Author:  Douglas Preston

Lost City of the Monkey God coverQuick!  Who is your favorite George Lucas movie character?  If you didn’t hesitate to scream “Indiana Jones!”, I’ve definitely got a book for you.  Based deep in the treacherous jungles of Honduras, The Lost City of the Monkey God is a real-life adventure that is sure to entertain your inner archaeologist.  It’s a thrilling recounting of the intrepid real-life adventures of novelist/journalist Douglas Preston, who somehow managed to live to tell about it.

Long the stuff of rumor, also known as La Ciudad Blanca, the titular city has been tantalizing archaeologists and treasure hunters ever since Spanish conquistador Hernán Cortés first heard about it in the early 1500s.  Reported to be built of massive white stone walls and a repository of great wealth, it was also believed that anyone who dared disturb it would surely die.  Those who were brave enough to search for the long-abandoned locale – assuming the place ever actually existed – knew that it was certain to be covered by centuries of dense forest overgrowth, making it almost impossible to find.  Over the years, some explorers have claimed to have stumbled across it, only to have lost it again.

Río Plátano photo

Río Plátano, in eastern Honduras.

Enter the space-age technology known as LIDAR and modern archaeologists developed some new found enthusiasm.  By scanning the ground from an airplane, irregularities in surface contours can be revealed which might indicate the best places to search for the long abandoned city.  As soon as our adventuresome author caught wind of this plan, he knew he had to get on board.

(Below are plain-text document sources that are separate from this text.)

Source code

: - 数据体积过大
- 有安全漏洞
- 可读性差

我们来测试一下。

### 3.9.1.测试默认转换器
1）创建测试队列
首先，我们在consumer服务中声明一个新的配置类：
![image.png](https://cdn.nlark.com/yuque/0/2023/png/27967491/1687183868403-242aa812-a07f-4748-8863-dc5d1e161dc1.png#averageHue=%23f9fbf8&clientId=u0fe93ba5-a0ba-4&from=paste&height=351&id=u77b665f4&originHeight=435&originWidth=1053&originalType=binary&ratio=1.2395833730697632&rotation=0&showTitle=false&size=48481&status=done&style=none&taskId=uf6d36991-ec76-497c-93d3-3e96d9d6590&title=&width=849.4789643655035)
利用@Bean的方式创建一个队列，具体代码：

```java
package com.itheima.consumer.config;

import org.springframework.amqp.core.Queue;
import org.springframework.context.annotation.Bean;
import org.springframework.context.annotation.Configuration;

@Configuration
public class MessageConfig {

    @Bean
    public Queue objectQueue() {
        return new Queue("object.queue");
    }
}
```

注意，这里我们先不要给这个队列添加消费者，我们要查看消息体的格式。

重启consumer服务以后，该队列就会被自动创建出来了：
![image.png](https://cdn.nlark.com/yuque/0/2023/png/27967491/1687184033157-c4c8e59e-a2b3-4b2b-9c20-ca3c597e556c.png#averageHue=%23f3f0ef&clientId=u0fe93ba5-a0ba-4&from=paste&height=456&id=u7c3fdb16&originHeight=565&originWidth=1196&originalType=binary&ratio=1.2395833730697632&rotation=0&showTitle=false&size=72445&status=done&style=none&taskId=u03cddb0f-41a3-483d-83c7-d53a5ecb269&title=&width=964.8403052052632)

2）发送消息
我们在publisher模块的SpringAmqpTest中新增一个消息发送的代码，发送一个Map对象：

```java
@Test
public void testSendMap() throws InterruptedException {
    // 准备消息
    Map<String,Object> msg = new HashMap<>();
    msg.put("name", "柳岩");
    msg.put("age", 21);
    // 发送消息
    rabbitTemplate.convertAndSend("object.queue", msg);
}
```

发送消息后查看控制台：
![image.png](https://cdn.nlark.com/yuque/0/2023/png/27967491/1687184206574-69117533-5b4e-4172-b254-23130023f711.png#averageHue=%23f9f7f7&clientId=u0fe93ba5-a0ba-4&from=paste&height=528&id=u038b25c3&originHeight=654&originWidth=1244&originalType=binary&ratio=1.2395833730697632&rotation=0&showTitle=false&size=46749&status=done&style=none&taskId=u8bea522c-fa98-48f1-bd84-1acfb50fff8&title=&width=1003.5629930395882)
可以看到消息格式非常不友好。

But even if you can round up the necessary funds and find some promising leads, searching the largest area of isolated wilderness in Central America, you still have to find a way to get your team to the site.  That’s where all the fun really begins.  Impenetrable jungles, drenching rains, brutal heat, copious mud, venomous snakes, government bureaucrats and lethal insect-borne pathogens – the list of obstacles is formidable.  And Preston makes the most of each of them, creating a thrillingly dramatic account of one of the great archaeological discoveries of the 21st century.

It’s not every day that talented writer opts to risk life and limb by immersing himself into a project as insane as this one.  But when it happens, the results are always special.  Preston is up to the task, creating an exhilarating, hard-to-believe adventure and revealing a thoroughly fascinating archaeological story simultaneously.

Every bit as tantalizing as the title implies, The Lost City of the Monkey God is sure to generate a frisson of excitement in any reader with a penchant for jungle sleuthing and speculating.  Spawning almost as many questions as it answers, it’s a thoroughly thought-provoking look into a remote and enigmatic period in the lives of ancestral Americans.  Highly recommended.